Ketamine inhibits 45Ca influx and catecholamine secretion by inhibiting 22Na influx in cultured bovine adrenal medullary cells.

The effects of ketamine, an intravenous anesthetic, on 22Na influx, 45Ca influx and catecholamine secretion were investigated in cultured bovine adrenal medullary cells. Ketamine inhibited carbachol-induced 45Ca influx and catecholamine secretion in a concentration-dependent manner with a similar potency (IC50 40 microM). Ketamine also reduced veratridine-induced 45Ca influx and catecholamine secretion (IC50 260 microM) but did not affect high K-induced 45Ca influx and catecholamine secretion.
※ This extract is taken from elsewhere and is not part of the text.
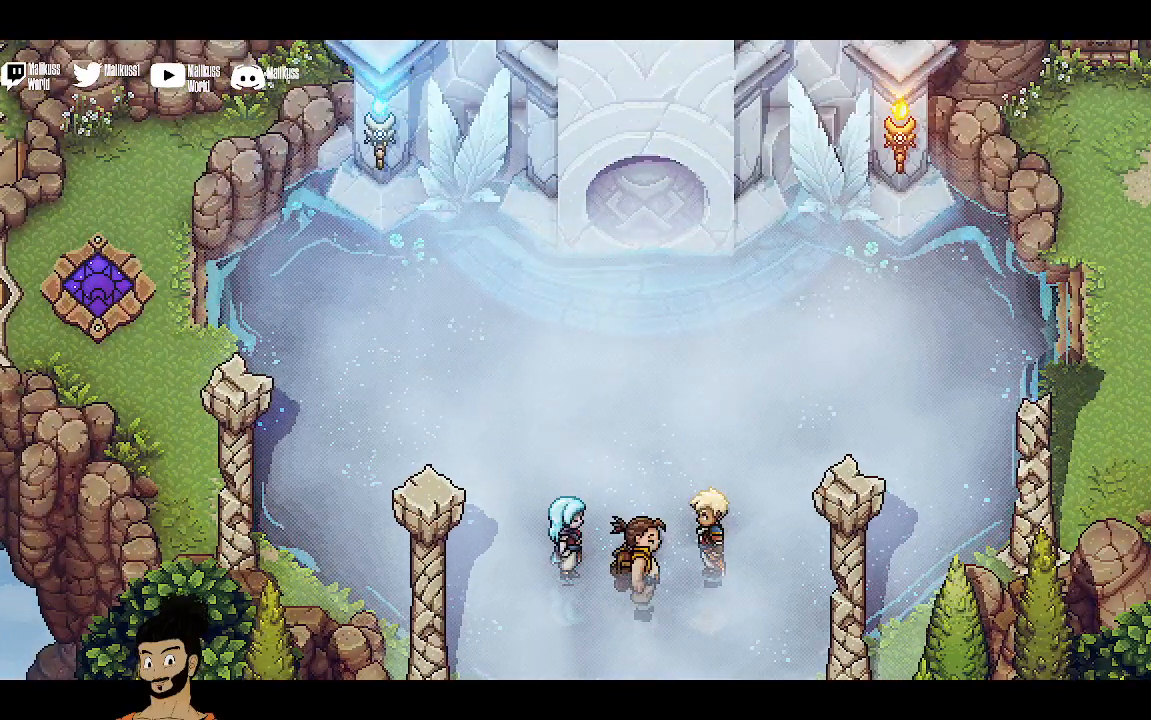
{"buttons": [], "left_stick": "center", "events": []}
The influx of 22Na caused by carbachol or by veratridine was suppressed by ketamine with a concentration-inhibition curve similar to that of 45Ca influx and catecholamine secretion. Inhibition by ketamine of the carbachol-induced influx of 22Na, 45Ca and secretion of catecholamines was not reversed by the increased concentrations of carbachol. These observations indicate that ketamine, at clinical concentrations, can inhibit nicotinic receptor-associated ionic channels and that the inhibition of Na influx via the receptor-associated ionic channels is responsible for the inhibition of carbachol-induced Ca influx and catecholamine secretion. At higher concentrations, the anesthetic also inhibits voltage-dependent Na channels but has no effect on voltage-dependent Ca channels.